- [About this task]: The answer must consist of every line from the entries below that contains the word "input".

*** Material for this task ***

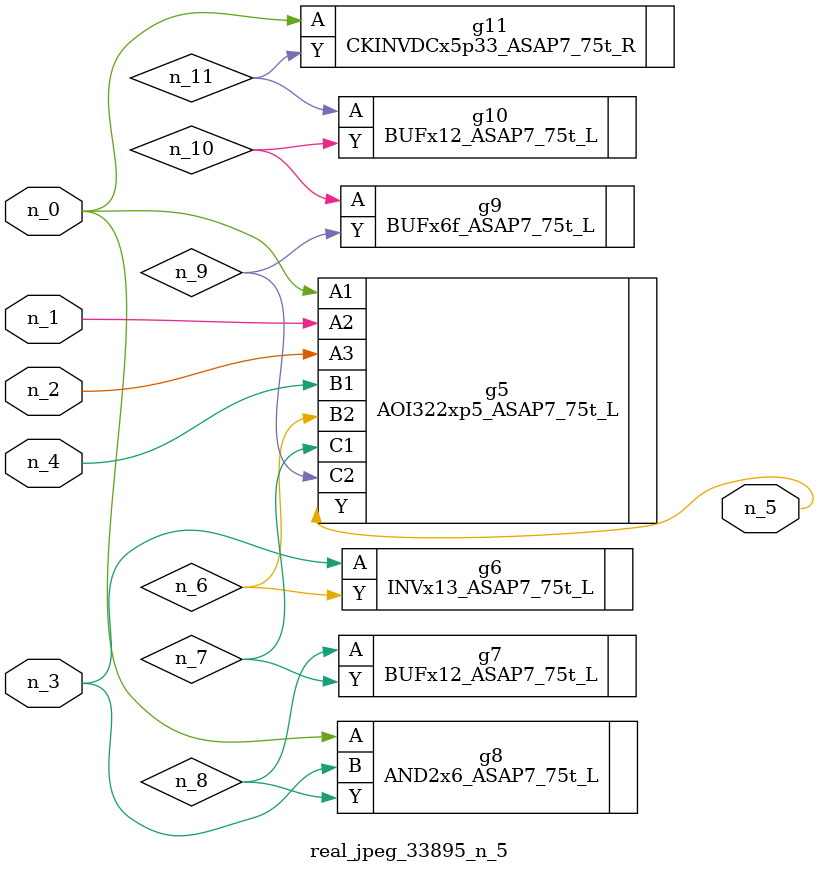
<source format=v>
module real_jpeg_33895_n_5 (n_4, n_0, n_1, n_2, n_3, n_5);

input n_4;
input n_0;
input n_1;
input n_2;
input n_3;

output n_5;

wire n_8;
wire n_11;
wire n_6;
wire n_7;
wire n_10;
wire n_9;

AOI322xp5_ASAP7_75t_L g5 ( 
.A1(n_0),
.A2(n_1),
.A3(n_2),
.B1(n_4),
.B2(n_6),
.C1(n_7),
.C2(n_9),
.Y(n_5)
);

AND2x6_ASAP7_75t_L g8 ( 
.A(n_0),
.B(n_3),
.Y(n_8)
);

CKINVDCx5p33_ASAP7_75t_R g11 ( 
.A(n_0),
.Y(n_11)
);

INVx13_ASAP7_75t_L g6 ( 
.A(n_3),
.Y(n_6)
);

BUFx12_ASAP7_75t_L g7 ( 
.A(n_8),
.Y(n_7)
);

BUFx6f_ASAP7_75t_L g9 ( 
.A(n_10),
.Y(n_9)
);

BUFx12_ASAP7_75t_L g10 ( 
.A(n_11),
.Y(n_10)
);


endmodule
</source>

*** End of Material for this task ***

- [Response area]:
input n_4;
input n_0;
input n_1;
input n_2;
input n_3;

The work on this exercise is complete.